Dustin Chambers | Reuters
WASHINGTON — The White House pushed back on Republican talk of impeachment as “a partisan stunt” after Rep. Marjorie Taylor Greene, R-Georgia, vowed to not vote for funding the government without proceedings.
“I’ve already decided I will not vote to fund the government unless we have passed an impeachment inquiry,” Greene said.
Thursday night at a town hall to her constituents and later in a post on X, formerly known as Twitter, Greene said she would not vote on necessary budget bills unless impeachment proceedings begin for President Joe Biden.
Failing to fund the government would lead to a shutdown when the fiscal year ends on Sept. 30, which could result in furloughed workers, closed agencies and place many essential programs in peril.
The House has only passed one of 12 budget bills needed to fund the government with the deadline to do so less than a month away.
The White House on Thursday asked Congress to pass a short-term continuing resolution to fund the government while long-term budget negotiations continue. Even before Greene’s comments, deep divisions remain between the parties with Republicans looking to implement large spending cuts unlikely to pass in the Democratic-controlled Senate.
Greene also said she would not vote on budget measures if the House did not “defund Biden’s weaponization of government,” end coronavirus mandates and stop funding to Ukraine.
White House spokesperson Ian Sams forcefully pushed back on Greene in a statement, saying millions of dollars had already been wasted on the “wild goose chase” that is the investigation into Biden and his family.
“One of the House’s most powerful members, Marjorie Taylor Greene, just admitted that the House Republican impeachment is only a partisan stunt driven by the most extreme, far-right members,” Sams said.
Republicans have yet to show any evidence of wrongdoing by Biden when he was vice president and his son Hunter was on the board of the Ukrainian energy company Burisma, or that Biden benefitted at all from his son’s role.
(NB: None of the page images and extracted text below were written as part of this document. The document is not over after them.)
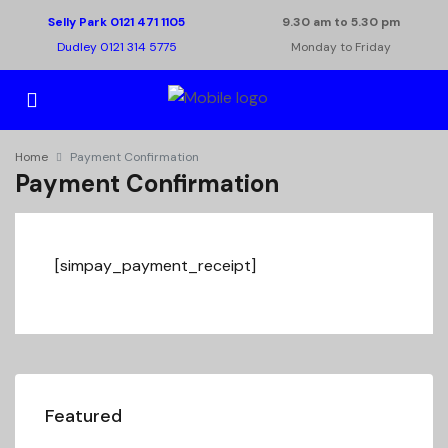
Selly Park 0121 471 1105
9.30 am to 5.30 pm
Dudley 0121 314 5775
Monday to Friday
Home
Payment Confirmation
Payment Confirmation
[simpay_payment_receipt]
Featured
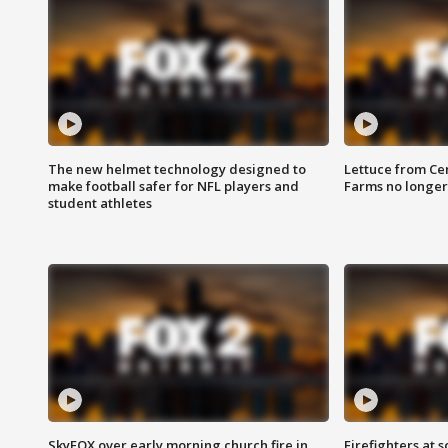
The new helmet technology designed to
Lettuce from Ce
make football safer for NFL players and
Farms no longer
student athletes
SkyFOX over early morning church fire in
Firefighters at 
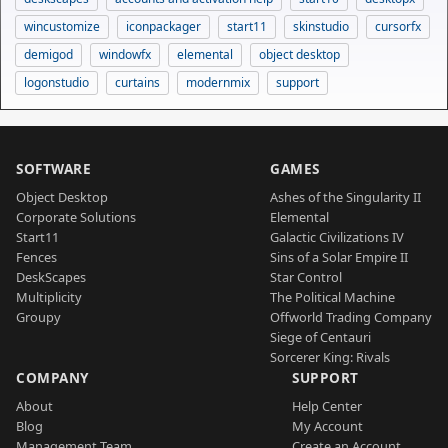
wincustomize
iconpackager
start11
skinstudio
cursorfx
demigod
windowfx
elemental
object desktop
logonstudio
curtains
modernmix
support
SOFTWARE
GAMES
Object Desktop
Ashes of the Singularity II
Corporate Solutions
Elemental
Start11
Galactic Civilizations IV
Fences
Sins of a Solar Empire II
DeskScapes
Star Control
Multiplicity
The Political Machine
Groupy
Offworld Trading Company
Siege of Centauri
Sorcerer King: Rivals
COMPANY
SUPPORT
About
Help Center
Blog
My Account
Management Team
Create an Account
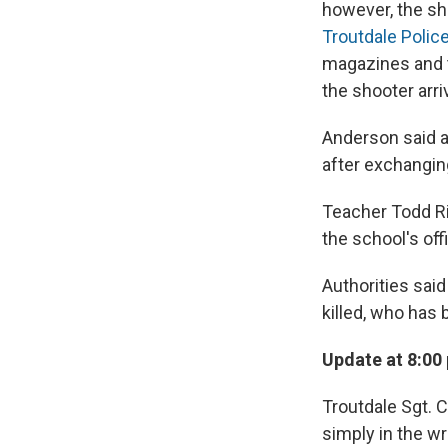
however, the sh
Troutdale Polic
magazines and t
the shooter arr
Anderson said a
after exchanging
Teacher Todd Ris
the school's off
Authorities sai
killed, who has 
Update at 8:00
Troutdale Sgt. 
simply in the w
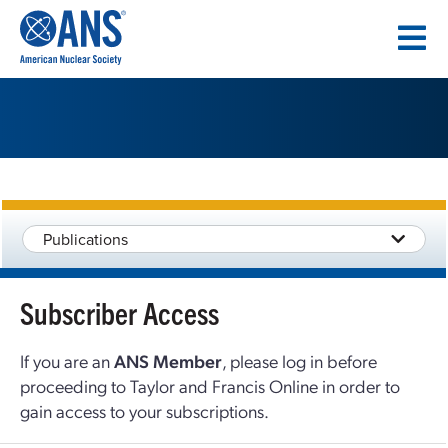
SKIP
TO
CONTENT
Publications
Subscriber Access
If you are an
ANS Member
, please log in before
proceeding to Taylor and Francis Online in order to
gain access to your subscriptions.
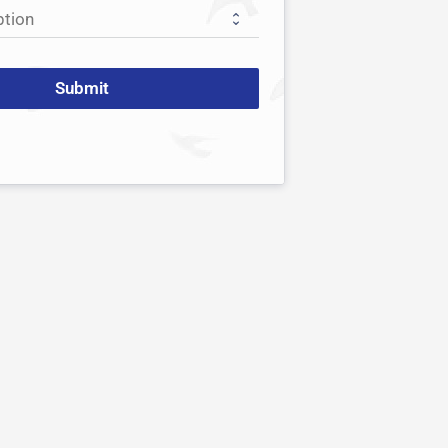
Submit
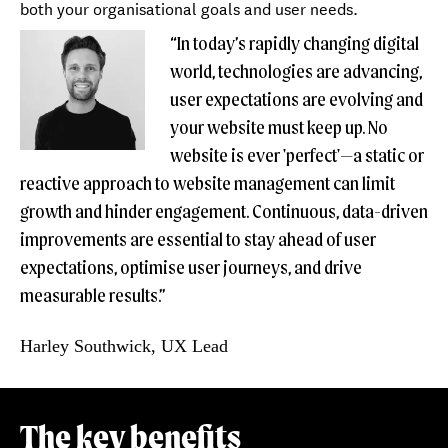
both your organisational goals and user needs.
“In today’s rapidly changing digital
world, technologies are advancing,
user expectations are evolving and
your website must keep up. No
website is ever 'perfect'—a static or
reactive approach to website management can limit
growth and hinder engagement. Continuous, data-driven
improvements are essential to stay ahead of user
expectations, optimise user journeys, and drive
measurable results.”
Harley Southwick, UX Lead
The key benefits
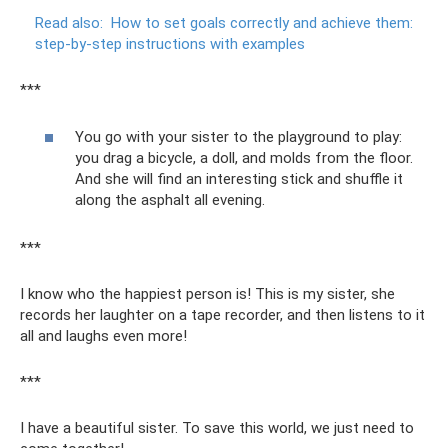
Read also:
How to set goals correctly and achieve them:
step-by-step instructions with examples
***
You go with your sister to the playground to play:
you drag a bicycle, a doll, and molds from the floor.
And she will find an interesting stick and shuffle it
along the asphalt all evening.
***
I know who the happiest person is! This is my sister, she
records her laughter on a tape recorder, and then listens to it
all and laughs even more!
***
I have a beautiful sister. To save this world, we just need to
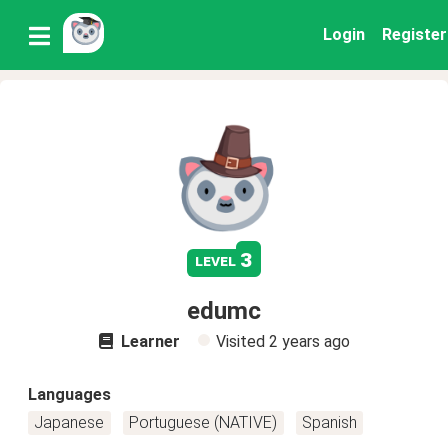
Login
Register
3
level
edumc
Learner
Visited
2 years ago
Languages
Japanese
Portuguese (NATIVE)
Spanish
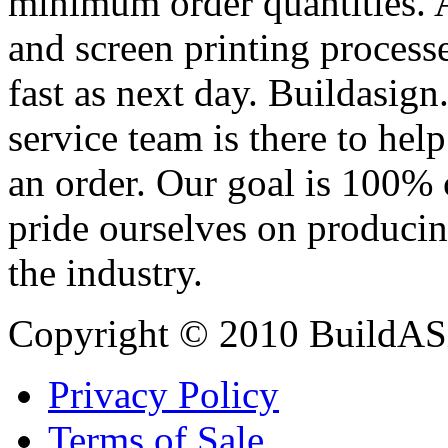
minimum order quantities. An
and screen printing processe
fast as next day. Buildasi
service team is there to hel
an order. Our goal is 100% 
pride ourselves on producin
the industry.
Copyright © 2010 BuildAS
Privacy Policy
Terms of Sale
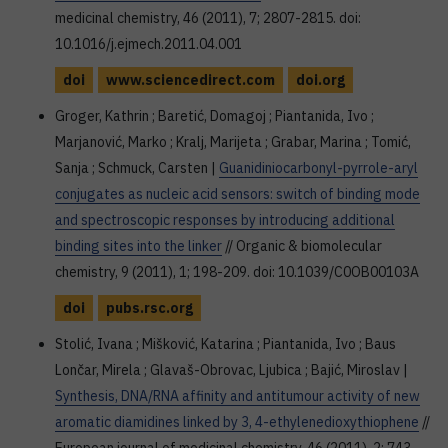
medicinal chemistry, 46 (2011), 7; 2807-2815. doi:
10.1016/j.ejmech.2011.04.001
doi
www.sciencedirect.com
doi.org
Groger, Kathrin ; Baretić, Domagoj ; Piantanida, Ivo ;
Marjanović, Marko ; Kralj, Marijeta ; Grabar, Marina ; Tomić,
Sanja ; Schmuck, Carsten |
Guanidiniocarbonyl-pyrrole-aryl
conjugates as nucleic acid sensors: switch of binding mode
and spectroscopic responses by introducing additional
binding sites into the linker
// Organic & biomolecular
chemistry, 9 (2011), 1; 198-209. doi: 10.1039/C0OB00103A
doi
pubs.rsc.org
Stolić, Ivana ; Mišković, Katarina ; Piantanida, Ivo ; Baus
Lončar, Mirela ; Glavaš-Obrovac, Ljubica ; Bajić, Miroslav |
Synthesis, DNA/RNA affinity and antitumour activity of new
aromatic diamidines linked by 3, 4-ethylenedioxythiophene
//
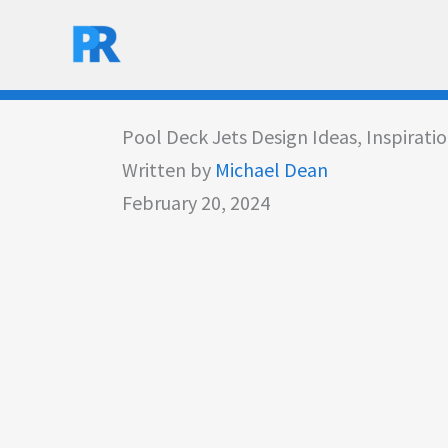
Skip
to
content
Pool Deck Jets Design Ideas, Inspirati
Written by
Michael Dean
February 20, 2024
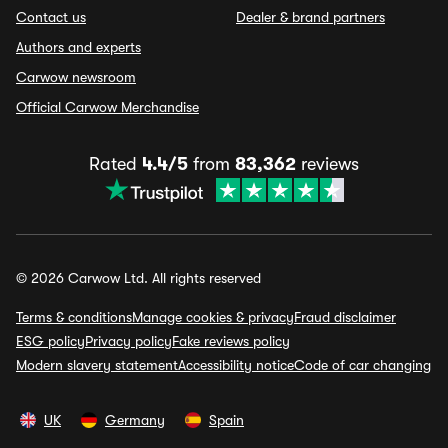
Contact us
Dealer & brand partners
Authors and experts
Carwow newsroom
Official Carwow Merchandise
Rated
4.4/5
from
83,362
reviews
© 2026 Carwow Ltd. All rights reserved
Terms & conditions
Manage cookies & privacy
Fraud disclaimer
ESG policy
Privacy policy
Fake reviews policy
Modern slavery statement
Accessibility notice
Code of car changing
UK
Germany
Spain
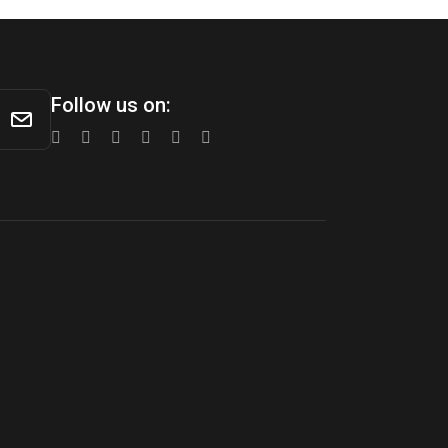
Follow us on:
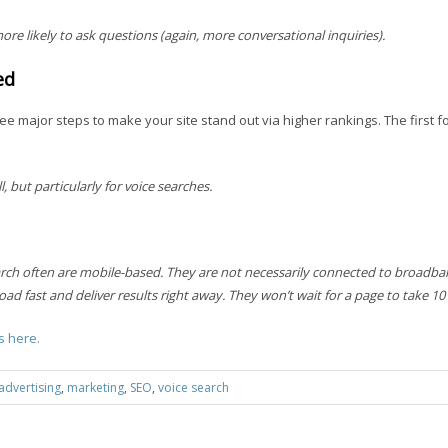
ore likely to ask questions (again, more conversational inquiries).
ed
ee major steps to make your site stand out via higher rankings. The first 
, but particularly for voice searches.
rch often are mobile-based. They are not necessarily connected to broadba
ad fast and deliver results right away. They won’t wait for a page to take 10
s here.
advertising
,
marketing
,
SEO
,
voice search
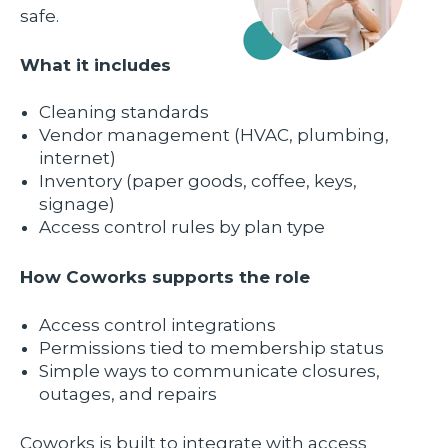
safe.
What it includes
Cleaning standards
Vendor management (HVAC, plumbing,
internet)
Inventory (paper goods, coffee, keys,
signage)
Access control rules by plan type
How Coworks supports the role
Access control integrations
Permissions tied to membership status
Simple ways to communicate closures,
outages, and repairs
Coworks is built to integrate with access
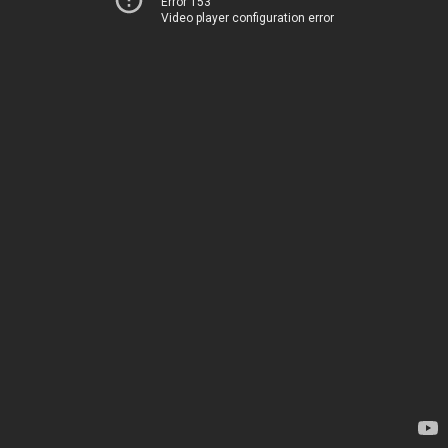
Error 153
Video player configuration error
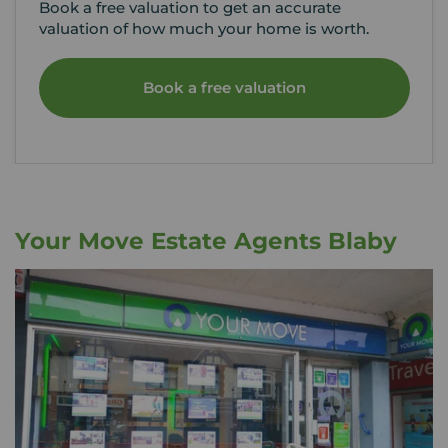
Book a free valuation to get an accurate
valuation of how much your home is worth.
Book a free valuation
Your Move Estate Agents Blaby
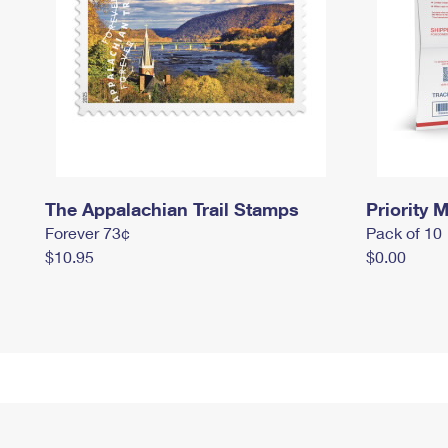
The Appalachian Trail Stamps
Priority M
Forever 73¢
Pack of 10
$10.95
$0.00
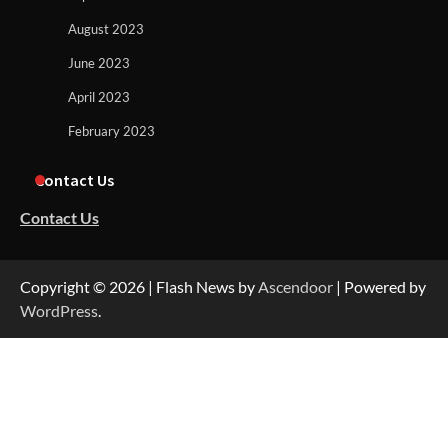
August 2023
June 2023
April 2023
February 2023
Contact Us
Contact Us
Copyright © 2026
| Flash News by
Ascendoor
| Powered by
WordPress
.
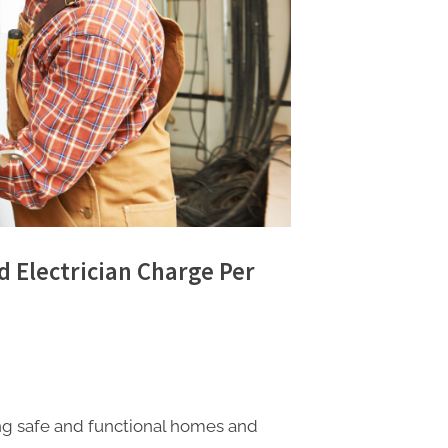
d Electrician Charge Per
ning safe and functional homes and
House Speaker Kevin McCarthy has begun to warn his members that failing to fund the government could have adverse effects on their impeachment probe, which in a Fox News interview last Sunday he called “a natural next step.”
“If we shut down, all of government shuts down — investigations and everything else,” McCarthy told Fox News Sunday.
In an interview with Breitbart News Friday, McCarthy said if the House opens an impeachment inquiry into Biden, there will be a formal vote to do so.
“If we move forward with an impeachment inquiry, it would occur through a vote on the floor of the People’s House and not through a declaration by one person,” McCarthy said.